> **Data supplied**
——————————

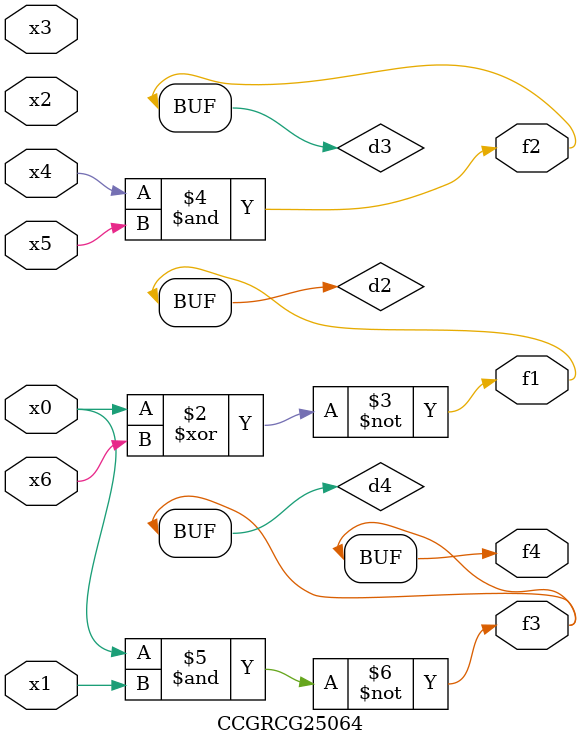
<source format=v>
module CCGRCG25064(
	input x0, x1, x2, x3, x4, x5, x6,
	output f1, f2, f3, f4
);

	wire d1, d2, d3, d4;

	nor (d1, x0);
	xnor (d2, x0, x6);
	and (d3, x4, x5);
	nand (d4, x0, x1);
	assign f1 = d2;
	assign f2 = d3;
	assign f3 = d4;
	assign f4 = d4;
endmodule

</source>
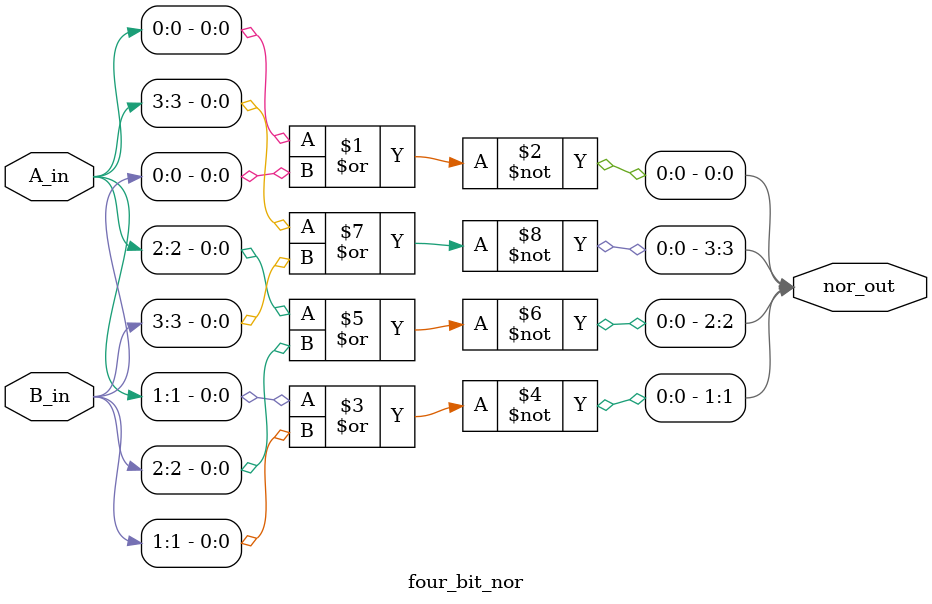
<source format=v>
`timescale 1ns / 1ps


module four_bit_nor(
    input [3:0] A_in,
    input [3:0] B_in,
    output [3:0] nor_out);
    
    nor g1(nor_out[0],A_in[0],B_in[0]);

    nor g2(nor_out[1],A_in[1],B_in[1]);

    nor g3(nor_out[2],A_in[2],B_in[2]);

    nor g4(nor_out[3],A_in[3],B_in[3]);
    
endmodule

</source>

——————————

> **Task description**
From the first record to the last, restate everything exactly but omit the pictures.

> **Reply**
<source format=v>
module CCGRCG25064(
	input x0, x1, x2, x3, x4, x5, x6,
	output f1, f2, f3, f4
);

	wire d1, d2, d3, d4;

	nor (d1, x0);
	xnor (d2, x0, x6);
	and (d3, x4, x5);
	nand (d4, x0, x1);
	assign f1 = d2;
	assign f2 = d3;
	assign f3 = d4;
	assign f4 = d4;
endmodule

</source>
<source format=v>
`timescale 1ns / 1ps


module four_bit_nor(
    input [3:0] A_in,
    input [3:0] B_in,
    output [3:0] nor_out);
    
    nor g1(nor_out[0],A_in[0],B_in[0]);

    nor g2(nor_out[1],A_in[1],B_in[1]);

    nor g3(nor_out[2],A_in[2],B_in[2]);

    nor g4(nor_out[3],A_in[3],B_in[3]);
    
endmodule

</source>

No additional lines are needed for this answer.